Another excellent question of yours and I trust you'll permit me some levity:

This sort of adaptive evolutionary development may go as far back as when arseholes first pointed to the ground and early primates began to sit upon them resulting in the first sit down strike.

The sticks are sharp it's just gone dawn
We're sitting here upon the lawn
Mbobo shrieks attack and we don't go

1
  1. It depends on the situation. Mostly, I endeavor to avoid violence.
  2. I don’t know.
  3. I don’t know.
2

In my opinion:

  1. Responding to violence or oppression with a non-violent yet power stripping consequence has an advantage because often the non-violent approach is more long lasting, makes a point, is a teachable moment and removes the victim from continued violence or oppression in most cases, at least that would be the goal.

  2. Human nature and thoughtful responses have not been documented in writing for all that long, so I'm guessing concepts such as fairness have existed since before history was documented, so maybe wisdom passed down through generations via verbal story telling?

  3. The human mind would be the source, with the sense of fairness and self esteem we all should feel, and can expect as long as society around us supports that thought.

0

I think this belongs in the Philosophy group. I know I don't give a shit about it.

0

GHANDI?
MARTIN LUTHER KING?
Those names ring any bells for ya?

1

@skado

Do your own research.

This is my own research.

If you know of a better way to learn the opinions of my fellow AgnosticDotCom members, I’ll happily look into it. Thanks.

2

I believe that the orginal intent of the oriental martial arts was to block or disable a violent person and not to kill him as in Kung fu practiced by Shaolin Monks.

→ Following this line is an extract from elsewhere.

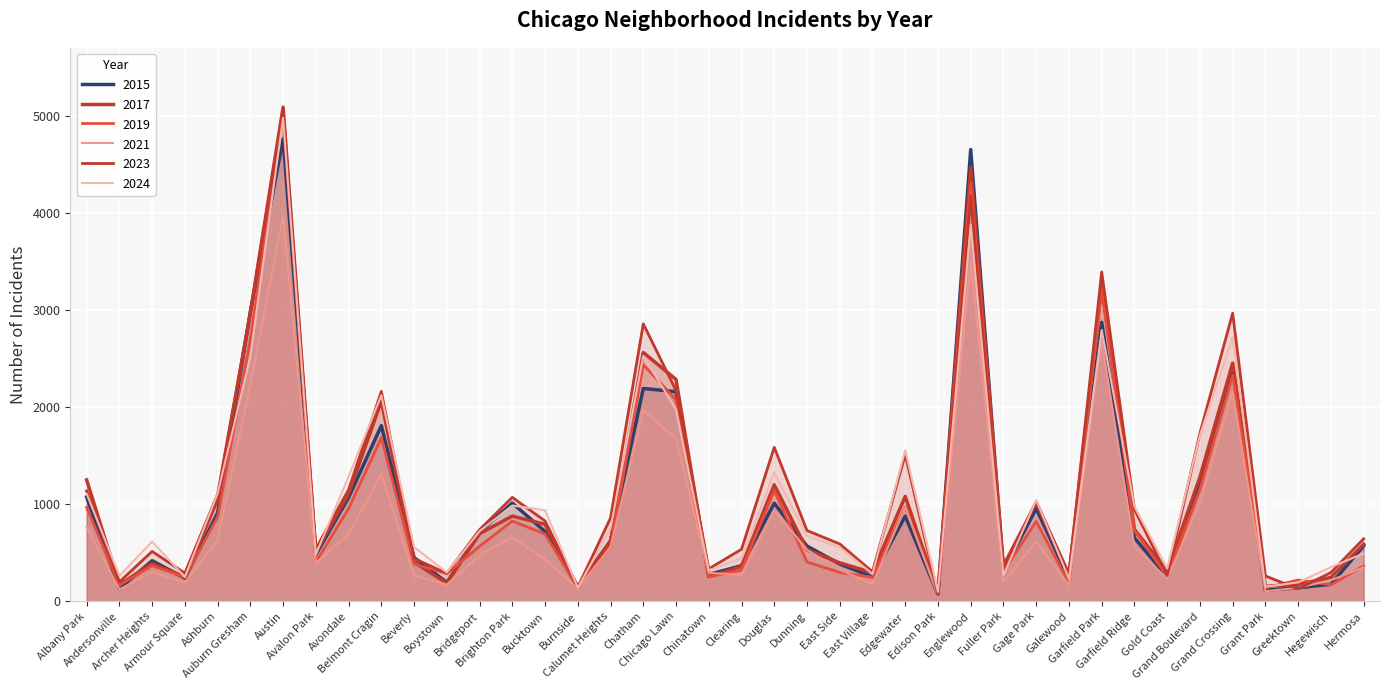

What is the lowest value of the 2023 series?

71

The earliest example of non violent response that springs to mind is that of Mohandas Gandhi in 1906 at the onset of the South African campaign for Indian rights. However, Ghandi supported an oppressive cast system.

The martial arts in China have a long history and records vary but it seems like they began somewhere around 500 BC.

0

From your #1, remove “or oppression”.

  1. With it removed. When I use tit-for-tat well, I feel a satisfaction I otherwise don’t feel.

  2. I don’t care.

  3. I don’t care.

4

"If you truly loved yourself, you would not hurt another." Buddha

And several others like it, take it back to at least six hundred BCE.